3. I've not heard of making a rye culture wetter before drying it, although it's common with white flour cultures, and works fine. I suppose you could make rye wetter; it's something I've not tried. I was taught the drying method and have not tried any other. If you do it that way, it is important that there aren't any moist bits of starter, as they might mold. I take my time and keep rubbing in the flour until everything is dry and mealy. If a liquid levain culture has to be refrigerated when one is going away, making it a firm levain works well (my friend James MacGuire in Montreal has left his white culture for six weeks under refrigeration with no ill effects). For long-term back up storage of a white culture, making it wet firs (100% hydration minimum) is the best method. Thanks.

Dan_In_Sydney's picture
Dan_In_Sydney

Many thanks for the explanations.

My biggest take-away from your post is that I will look to dry some of my starter for safe-keeping as, while he is not approaching his 41st birthday, as yours is, he has been with me for some 5 years now and is, by far, the most reliable, unassuming, easy-to-care-for organism I have ever owned and I am very attached to him.
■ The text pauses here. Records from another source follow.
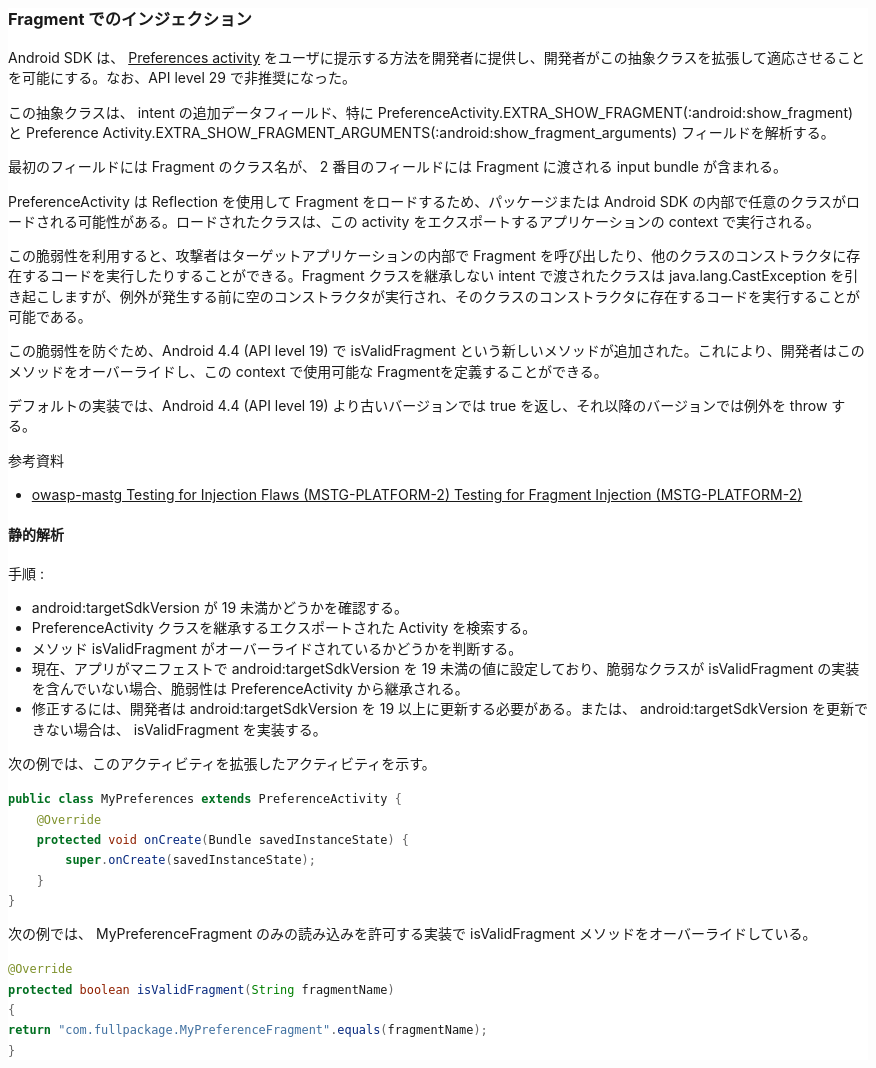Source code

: ### Fragment でのインジェクション

Android SDK は、 [Preferences activity](https://developer.android.com/reference/android/preference/PreferenceActivity.html) をユーザに提示する方法を開発者に提供し、開発者がこの抽象クラスを拡張して適応させることを可能にする。なお、API level 29 で非推奨になった。

この抽象クラスは、 intent の追加データフィールド、特に PreferenceActivity.EXTRA_SHOW_FRAGMENT(:android:show_fragment) と Preference Activity.EXTRA_SHOW_FRAGMENT_ARGUMENTS(:android:show_fragment_arguments) フィールドを解析する。<br>

最初のフィールドには Fragment のクラス名が、 2 番目のフィールドには Fragment に渡される  input bundle が含まれる。<br>

PreferenceActivity は Reflection を使用して Fragment をロードするため、パッケージまたは Android SDK の内部で任意のクラスがロードされる可能性がある。ロードされたクラスは、この activity をエクスポートするアプリケーションの context で実行される。<br>

この脆弱性を利用すると、攻撃者はターゲットアプリケーションの内部で Fragment を呼び出したり、他のクラスのコンストラクタに存在するコードを実行したりすることができる。Fragment クラスを継承しない intent で渡されたクラスは java.lang.CastException を引き起こしますが、例外が発生する前に空のコンストラクタが実行され、そのクラスのコンストラクタに存在するコードを実行することが可能である。<br>

この脆弱性を防ぐため、Android 4.4 (API level 19) で isValidFragment という新しいメソッドが追加された。これにより、開発者はこのメソッドをオーバーライドし、この context で使用可能な Fragmentを定義することができる。<br>

デフォルトの実装では、Android 4.4 (API level 19) より古いバージョンでは true を返し、それ以降のバージョンでは例外を throw する。<br>

参考資料
 * [owasp-mastg Testing for Injection Flaws (MSTG-PLATFORM-2) Testing for Fragment Injection (MSTG-PLATFORM-2)](https://github.com/OWASP/owasp-mastg/blob/v1.5.0/Document/0x05h-Testing-Platform-Interaction.md#overview-2)

#### 静的解析

手順 : 
* android:targetSdkVersion が 19 未満かどうかを確認する。
* PreferenceActivity クラスを継承するエクスポートされた Activity を検索する。
* メソッド isValidFragment がオーバーライドされているかどうかを判断する。
* 現在、アプリがマニフェストで android:targetSdkVersion を 19 未満の値に設定しており、脆弱なクラスが isValidFragment の実装を含んでいない場合、脆弱性は PreferenceActivity から継承される。
* 修正するには、開発者は android:targetSdkVersion を 19 以上に更新する必要がある。または、 android:targetSdkVersion を更新できない場合は、 isValidFragment を実装する。

次の例では、このアクティビティを拡張したアクティビティを示す。
```java
public class MyPreferences extends PreferenceActivity {
    @Override
    protected void onCreate(Bundle savedInstanceState) {
        super.onCreate(savedInstanceState);
    }
}
```

次の例では、 MyPreferenceFragment のみの読み込みを許可する実装で isValidFragment メソッドをオーバーライドしている。<br>
```java
@Override
protected boolean isValidFragment(String fragmentName)
{
return "com.fullpackage.MyPreferenceFragment".equals(fragmentName);
}
```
I try to curb my tendencies towards sentimentalism but am unashamedly attached to my starter and, while he has survived every lapse and absent-minded mistreatment and rebounded without complaint, I would be quite distraught if I lost him.

I will take some time this week to dry a portion out for a long-term 'backup', though in truth I would still feel that I had failed in my duty of care and, however well it might perform should I need to call on it, it wouldn't be the same and I would likely give it a new name.

I think you need to be a little odd to bake bread.

phaz's picture
phaz

Nothing related toa starter, just a?

Jeffrey Hamelman - Vermont - Chester - Baba Louis by chance? 

Jeffrey Hamelman's picture
Jeffrey Hamelman

Hey phaz,

Yep, Baba à Louis is/was a Vermont bakery. Can't say that I ever had their bread, but it has been/was around for a number of years. 

Jeffrey

phaz's picture
phaz

Someone was asking about that in another thread a little while back, something rang a bell!